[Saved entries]

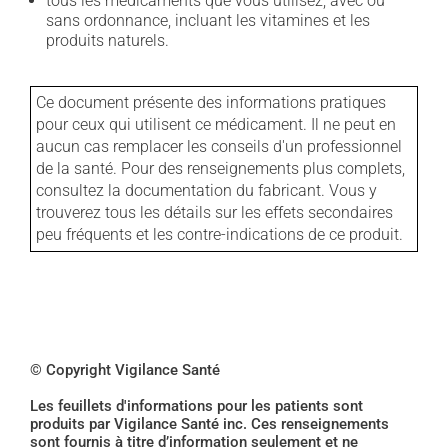
tous les médicaments que vous utilisez, avec ou
sans ordonnance, incluant les vitamines et les
produits naturels.
Ce document présente des informations pratiques
pour ceux qui utilisent ce médicament. Il ne peut en
aucun cas remplacer les conseils d'un professionnel
de la santé. Pour des renseignements plus complets,
consultez la documentation du fabricant. Vous y
trouverez tous les détails sur les effets secondaires
peu fréquents et les contre-indications de ce produit.
© Copyright Vigilance Santé
Les feuillets d'informations pour les patients sont
produits par Vigilance Santé inc. Ces renseignements
sont fournis à titre d’information seulement et ne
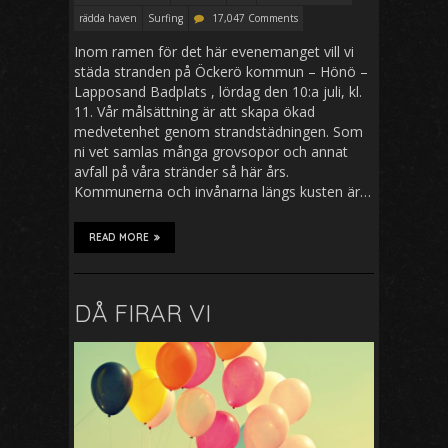
rädda haven
Surfing
17,047 Comments
Inom ramen för det här evenemanget vill vi
städa stranden på Öckerö kommun – Hönö –
Lapposand Badplats , lördag den 10:a juli, kl.
11. Vår målsättning är att skapa ökad
medvetenhet genom strandstädningen. Som
ni vet samlas många grovsopor och annat
avfall på våra stränder så här års.
Kommunerna och invånarna längs kusten är…
READ MORE
DÅ FIRAR VI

* _INSTRUCTIONS FOR THE TASK_: Output every entry above exactly, minus the pictures.

* _TASK ANSWER_:
tous les médicaments que vous utilisez, avec ou
sans ordonnance, incluant les vitamines et les
produits naturels.
Ce document présente des informations pratiques
pour ceux qui utilisent ce médicament. Il ne peut en
aucun cas remplacer les conseils d'un professionnel
de la santé. Pour des renseignements plus complets,
consultez la documentation du fabricant. Vous y
trouverez tous les détails sur les effets secondaires
peu fréquents et les contre-indications de ce produit.
© Copyright Vigilance Santé
Les feuillets d'informations pour les patients sont
produits par Vigilance Santé inc. Ces renseignements
sont fournis à titre d’information seulement et ne
rädda haven
Surfing
17,047 Comments
Inom ramen för det här evenemanget vill vi
städa stranden på Öckerö kommun – Hönö –
Lapposand Badplats , lördag den 10:a juli, kl.
11. Vår målsättning är att skapa ökad
medvetenhet genom strandstädningen. Som
ni vet samlas många grovsopor och annat
avfall på våra stränder så här års.
Kommunerna och invånarna längs kusten är…
READ MORE
DÅ FIRAR VI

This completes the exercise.